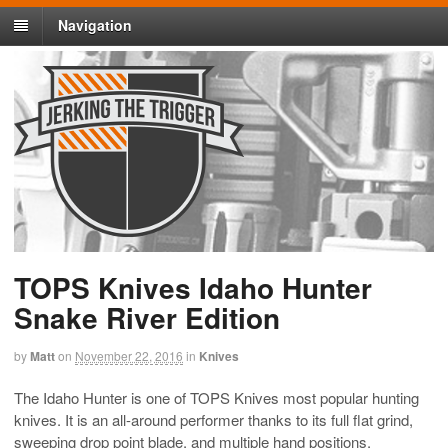
Navigation
TOPS Knives Idaho Hunter
Snake River Edition
by
Matt
on
November 22, 2016
in
Knives
The Idaho Hunter is one of TOPS Knives most popular hunting
knives. It is an all-around performer thanks to its full flat grind,
sweeping drop point blade, and multiple hand positions.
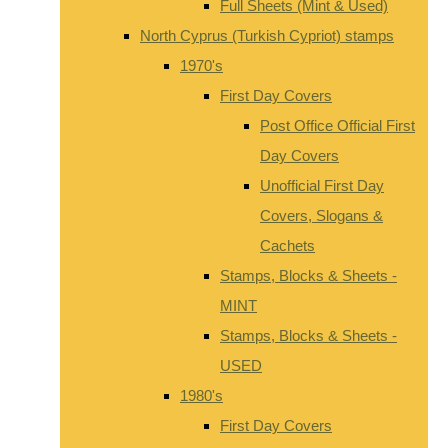
Full Sheets (Mint & Used)
North Cyprus (Turkish Cypriot) stamps
1970's
First Day Covers
Post Office Official First
Day Covers
Unofficial First Day
Covers, Slogans &
Cachets
Stamps, Blocks & Sheets -
MINT
Stamps, Blocks & Sheets -
USED
1980's
First Day Covers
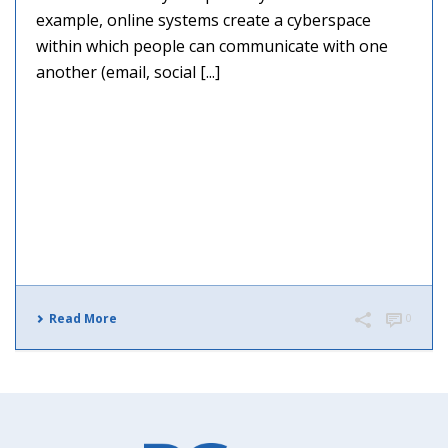
example, online systems create a cyberspace
within which people can communicate with one
another (email, social [...]
Read More
0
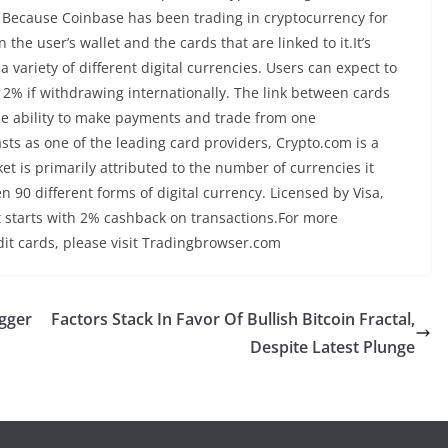
19. Because Coinbase has been trading in cryptocurrency for
he user’s wallet and the cards that are linked to it.It’s
variety of different digital currencies. Users can expect to
2% if withdrawing internationally. The link between cards
he ability to make payments and trade from one
s as one of the leading card providers, Crypto.com is a
et is primarily attributed to the number of currencies it
n 90 different forms of digital currency. Licensed by Visa,
t starts with 2% cashback on transactions.For more
dit cards, please visit Tradingbrowser.com
gger
Factors Stack In Favor Of Bullish Bitcoin Fractal,
Despite Latest Plunge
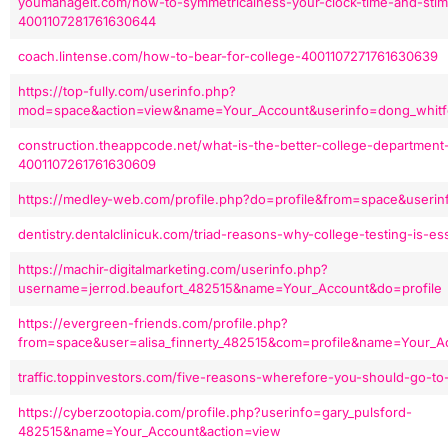
youmanageit.com/how-to-symmetricalness-your-clock-time-and-stim
4001107281761630644
coach.lintense.com/how-to-bear-for-college-4001107271761630639
https://top-fully.com/userinfo.php?
mod=space&action=view&name=Your_Account&userinfo=dong_whitfe
construction.theappcode.net/what-is-the-better-college-department
4001107261761630609
https://medley-web.com/profile.php?do=profile&from=space&useri
dentistry.dentalclinicuk.com/triad-reasons-why-college-testing-is-e
https://machir-digitalmarketing.com/userinfo.php?
username=jerrod.beaufort_482515&name=Your_Account&do=profile
https://evergreen-friends.com/profile.php?
from=space&user=alisa_finnerty_482515&com=profile&name=Your_A
traffic.toppinvestors.com/five-reasons-wherefore-you-should-go-t
https://cyberzootopia.com/profile.php?userinfo=gary_pulsford-
482515&name=Your_Account&action=view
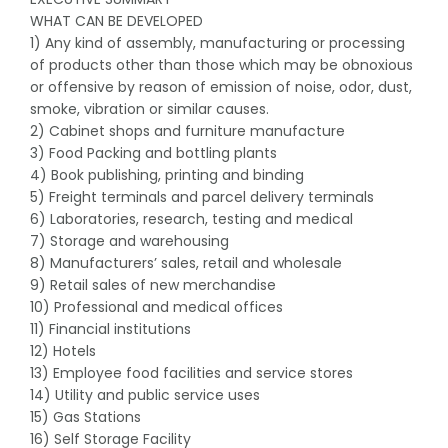
WHAT CAN BE DEVELOPED
1) Any kind of assembly, manufacturing or processing
of products other than those which may be obnoxious
or offensive by reason of emission of noise, odor, dust,
smoke, vibration or similar causes.
2) Cabinet shops and furniture manufacture
3) Food Packing and bottling plants
4) Book publishing, printing and binding
5) Freight terminals and parcel delivery terminals
6) Laboratories, research, testing and medical
7) Storage and warehousing
8) Manufacturers’ sales, retail and wholesale
9) Retail sales of new merchandise
10) Professional and medical offices
11) Financial institutions
12) Hotels
13) Employee food facilities and service stores
14) Utility and public service uses
15) Gas Stations
16) Self Storage Facility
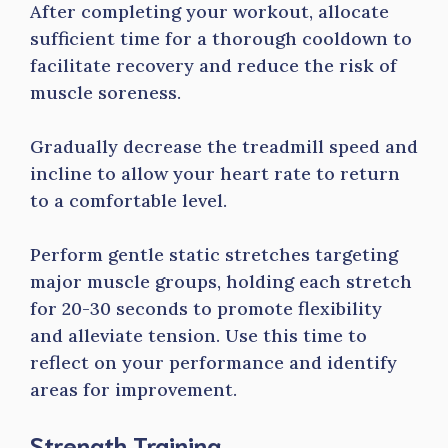
After completing your workout, allocate
sufficient time for a thorough cooldown to
facilitate recovery and reduce the risk of
muscle soreness.
Gradually decrease the treadmill speed and
incline to allow your heart rate to return
to a comfortable level.
Perform gentle static stretches targeting
major muscle groups, holding each stretch
for 20-30 seconds to promote flexibility
and alleviate tension. Use this time to
reflect on your performance and identify
areas for improvement.
Strength Training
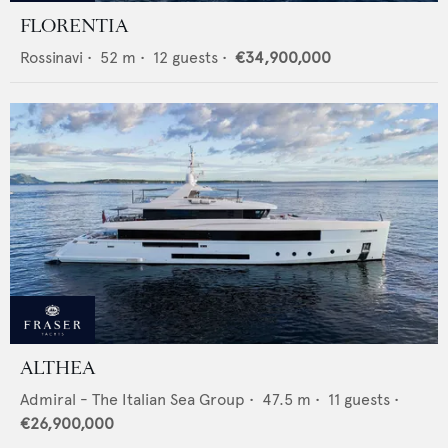
FLORENTIA
Rossinavi
•
52
m •
12
guests •
€34,900,000
ALTHEA
Admiral - The Italian Sea Group
•
47.5
m •
11
guests •
€26,900,000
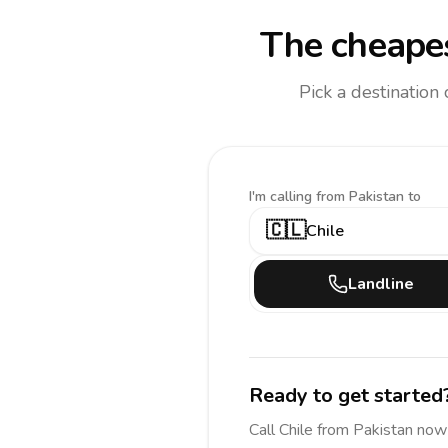
The cheapes
Pick a destination
I'm calling
from Pakistan to
🇨🇱
Chile
Landline
Ready to get started
Call
Chile
from Pakistan
now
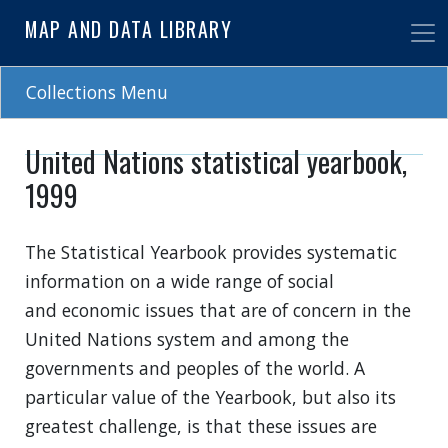
Skip
MAP AND DATA LIBRARY
to
main
content
Collections Menu
United Nations statistical yearbook,
1999
The Statistical Yearbook provides systematic
information on a wide range of social
and economic issues that are of concern in the
United Nations system and among the
governments and peoples of the world. A
particular value of the Yearbook, but also its
greatest challenge, is that these issues are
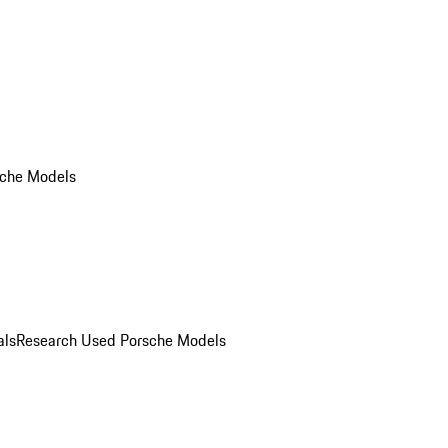
che Models
als
Research Used Porsche Models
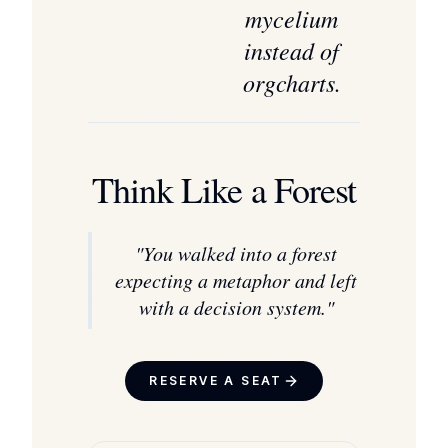
mycelium
instead of
orgcharts.
Think Like a Forest
"
You walked into a forest
expecting a metaphor and left
with a decision system.
"
RESERVE A SEAT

::::

§ Try it
Format the stretch of the material from the line containing "After completing your workout, allocate" through the line containing "Perform gentle static stretches targeting" as a JSON list of strings, one string per line, with blank lines left out.

§ Your response
[
  "After completing your workout, allocate",
  "sufficient time for a thorough cooldown to",
  "facilitate recovery and reduce the risk of",
  "muscle soreness.",
  "Gradually decrease the treadmill speed and",
  "incline to allow your heart rate to return",
  "to a comfortable level.",
  "Perform gentle static stretches targeting"
]